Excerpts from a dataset
..............................
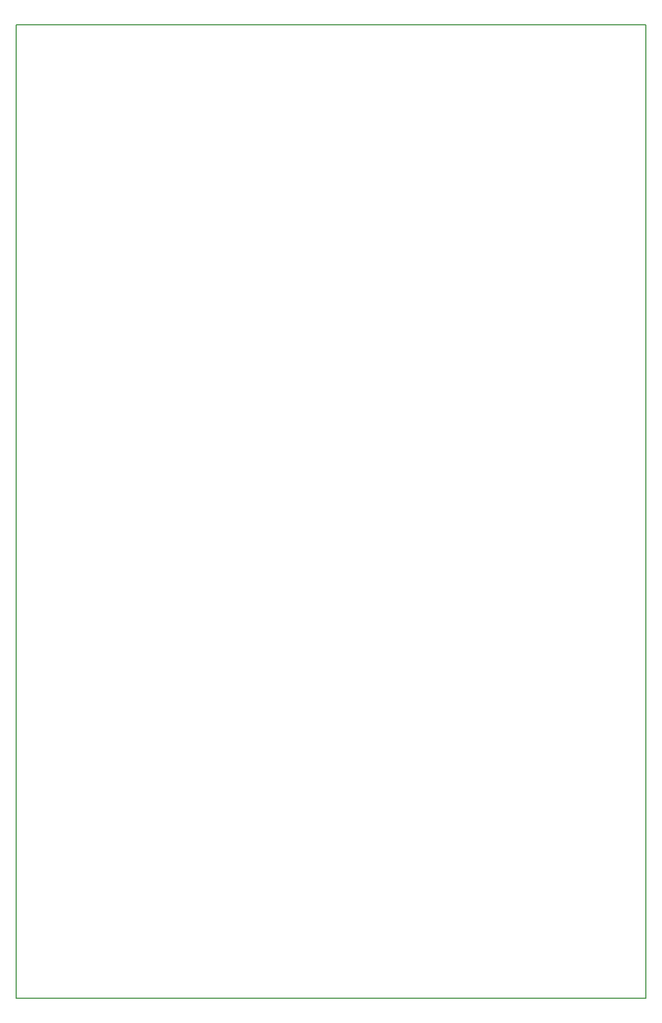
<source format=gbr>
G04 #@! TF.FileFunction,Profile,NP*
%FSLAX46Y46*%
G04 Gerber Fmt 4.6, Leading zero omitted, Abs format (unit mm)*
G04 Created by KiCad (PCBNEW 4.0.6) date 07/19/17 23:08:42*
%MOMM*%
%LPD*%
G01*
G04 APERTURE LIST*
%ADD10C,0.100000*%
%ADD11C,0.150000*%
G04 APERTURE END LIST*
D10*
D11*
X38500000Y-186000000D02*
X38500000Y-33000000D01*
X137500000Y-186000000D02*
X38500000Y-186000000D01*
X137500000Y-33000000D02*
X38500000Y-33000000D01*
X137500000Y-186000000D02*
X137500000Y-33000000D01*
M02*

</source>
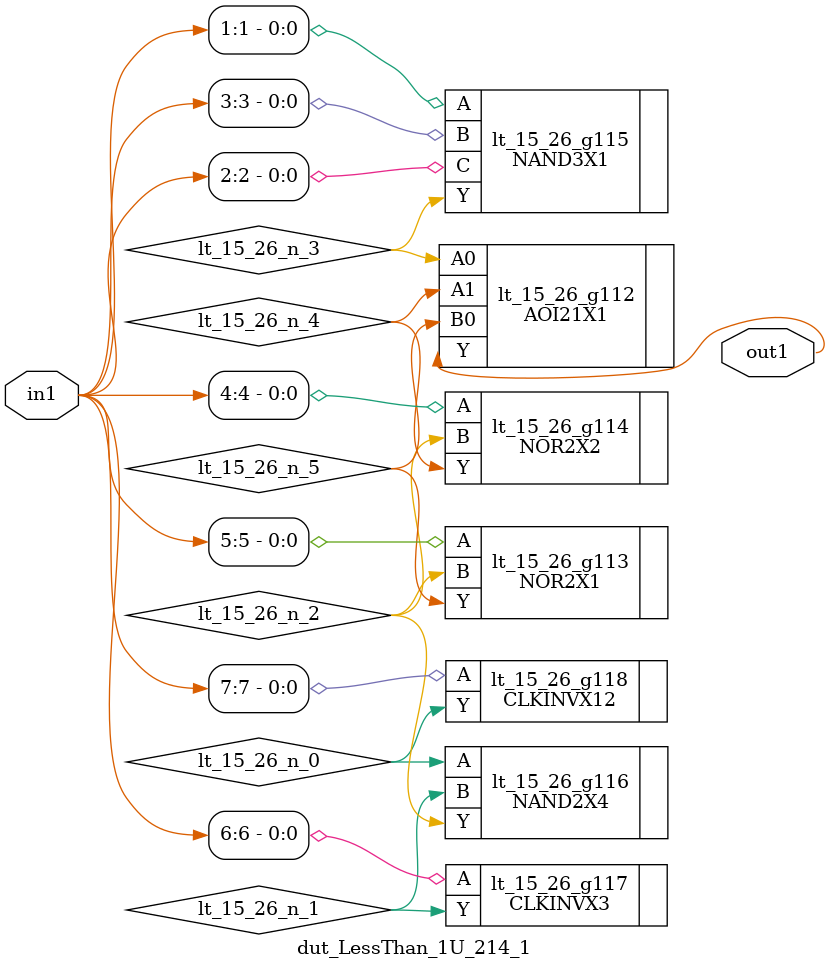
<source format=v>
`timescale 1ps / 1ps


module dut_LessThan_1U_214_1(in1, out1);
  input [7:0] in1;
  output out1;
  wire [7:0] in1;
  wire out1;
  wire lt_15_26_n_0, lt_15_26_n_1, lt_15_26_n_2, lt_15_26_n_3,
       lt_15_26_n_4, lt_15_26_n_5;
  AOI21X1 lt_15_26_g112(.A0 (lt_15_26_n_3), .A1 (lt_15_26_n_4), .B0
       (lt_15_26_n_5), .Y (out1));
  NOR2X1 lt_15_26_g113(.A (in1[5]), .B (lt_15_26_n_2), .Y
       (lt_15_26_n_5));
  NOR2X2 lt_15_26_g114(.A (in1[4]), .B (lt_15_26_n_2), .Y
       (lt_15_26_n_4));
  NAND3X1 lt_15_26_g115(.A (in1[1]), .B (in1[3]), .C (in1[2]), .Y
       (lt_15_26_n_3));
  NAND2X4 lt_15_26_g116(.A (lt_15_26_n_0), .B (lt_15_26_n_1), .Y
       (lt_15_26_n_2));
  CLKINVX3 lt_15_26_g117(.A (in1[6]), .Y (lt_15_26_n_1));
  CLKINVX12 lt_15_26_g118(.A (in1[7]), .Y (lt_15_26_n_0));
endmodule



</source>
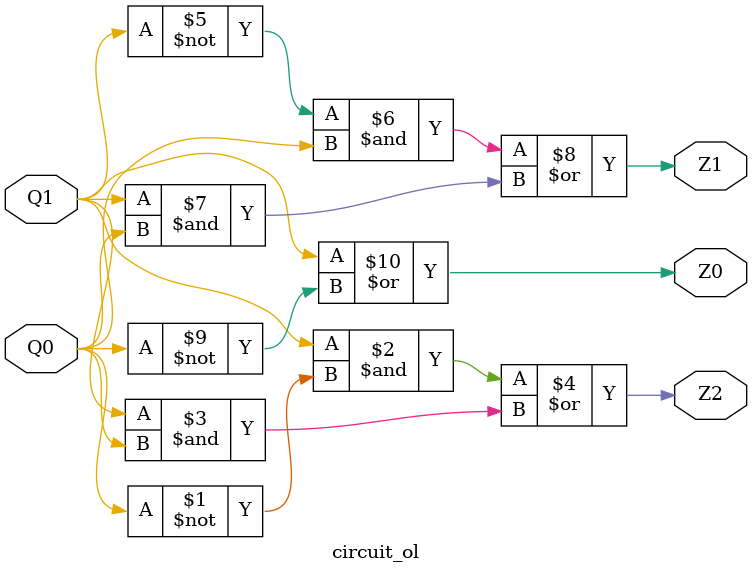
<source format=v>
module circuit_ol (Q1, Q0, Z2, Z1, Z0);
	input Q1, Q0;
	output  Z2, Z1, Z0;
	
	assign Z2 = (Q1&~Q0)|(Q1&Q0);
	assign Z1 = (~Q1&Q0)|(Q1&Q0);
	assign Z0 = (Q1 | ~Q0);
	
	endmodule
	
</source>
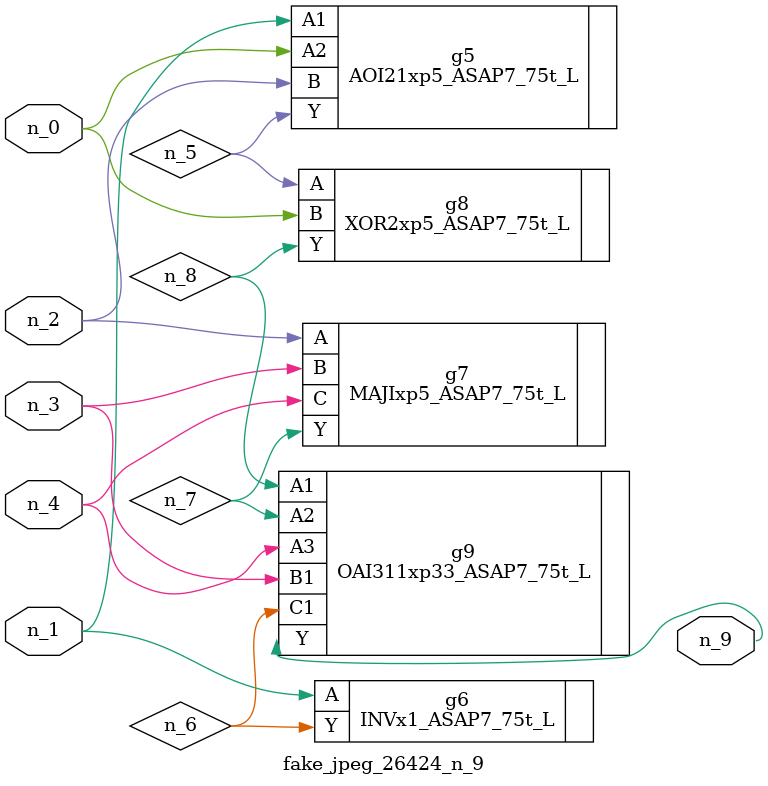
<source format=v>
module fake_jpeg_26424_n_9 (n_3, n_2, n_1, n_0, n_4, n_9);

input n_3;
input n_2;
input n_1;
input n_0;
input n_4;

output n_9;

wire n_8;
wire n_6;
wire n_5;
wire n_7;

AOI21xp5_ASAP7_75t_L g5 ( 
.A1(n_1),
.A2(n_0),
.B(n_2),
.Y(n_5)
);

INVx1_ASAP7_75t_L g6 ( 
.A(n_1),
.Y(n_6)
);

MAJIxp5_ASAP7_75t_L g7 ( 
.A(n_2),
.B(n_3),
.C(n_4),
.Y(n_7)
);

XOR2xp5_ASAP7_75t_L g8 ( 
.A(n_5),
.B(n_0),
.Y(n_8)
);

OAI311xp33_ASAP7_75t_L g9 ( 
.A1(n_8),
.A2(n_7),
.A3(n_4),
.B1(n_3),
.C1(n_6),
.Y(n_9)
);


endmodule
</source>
..............................
**TASK TO COMPLETE:**
Above are the records; print them all exactly and keep the pictures out.

**COMPLETED TASK:**
<source format=gbr>
G04 #@! TF.FileFunction,Profile,NP*
%FSLAX46Y46*%
G04 Gerber Fmt 4.6, Leading zero omitted, Abs format (unit mm)*
G04 Created by KiCad (PCBNEW 4.0.6) date 07/19/17 23:08:42*
%MOMM*%
%LPD*%
G01*
G04 APERTURE LIST*
%ADD10C,0.100000*%
%ADD11C,0.150000*%
G04 APERTURE END LIST*
D10*
D11*
X38500000Y-186000000D02*
X38500000Y-33000000D01*
X137500000Y-186000000D02*
X38500000Y-186000000D01*
X137500000Y-33000000D02*
X38500000Y-33000000D01*
X137500000Y-186000000D02*
X137500000Y-33000000D01*
M02*

</source>
<source format=v>
`timescale 1ps / 1ps


module dut_LessThan_1U_214_1(in1, out1);
  input [7:0] in1;
  output out1;
  wire [7:0] in1;
  wire out1;
  wire lt_15_26_n_0, lt_15_26_n_1, lt_15_26_n_2, lt_15_26_n_3,
       lt_15_26_n_4, lt_15_26_n_5;
  AOI21X1 lt_15_26_g112(.A0 (lt_15_26_n_3), .A1 (lt_15_26_n_4), .B0
       (lt_15_26_n_5), .Y (out1));
  NOR2X1 lt_15_26_g113(.A (in1[5]), .B (lt_15_26_n_2), .Y
       (lt_15_26_n_5));
  NOR2X2 lt_15_26_g114(.A (in1[4]), .B (lt_15_26_n_2), .Y
       (lt_15_26_n_4));
  NAND3X1 lt_15_26_g115(.A (in1[1]), .B (in1[3]), .C (in1[2]), .Y
       (lt_15_26_n_3));
  NAND2X4 lt_15_26_g116(.A (lt_15_26_n_0), .B (lt_15_26_n_1), .Y
       (lt_15_26_n_2));
  CLKINVX3 lt_15_26_g117(.A (in1[6]), .Y (lt_15_26_n_1));
  CLKINVX12 lt_15_26_g118(.A (in1[7]), .Y (lt_15_26_n_0));
endmodule



</source>
<source format=v>
module circuit_ol (Q1, Q0, Z2, Z1, Z0);
	input Q1, Q0;
	output  Z2, Z1, Z0;
	
	assign Z2 = (Q1&~Q0)|(Q1&Q0);
	assign Z1 = (~Q1&Q0)|(Q1&Q0);
	assign Z0 = (Q1 | ~Q0);
	
	endmodule
	
</source>
<source format=v>
module fake_jpeg_26424_n_9 (n_3, n_2, n_1, n_0, n_4, n_9);

input n_3;
input n_2;
input n_1;
input n_0;
input n_4;

output n_9;

wire n_8;
wire n_6;
wire n_5;
wire n_7;

AOI21xp5_ASAP7_75t_L g5 ( 
.A1(n_1),
.A2(n_0),
.B(n_2),
.Y(n_5)
);

INVx1_ASAP7_75t_L g6 ( 
.A(n_1),
.Y(n_6)
);

MAJIxp5_ASAP7_75t_L g7 ( 
.A(n_2),
.B(n_3),
.C(n_4),
.Y(n_7)
);

XOR2xp5_ASAP7_75t_L g8 ( 
.A(n_5),
.B(n_0),
.Y(n_8)
);

OAI311xp33_ASAP7_75t_L g9 ( 
.A1(n_8),
.A2(n_7),
.A3(n_4),
.B1(n_3),
.C1(n_6),
.Y(n_9)
);


endmodule
</source>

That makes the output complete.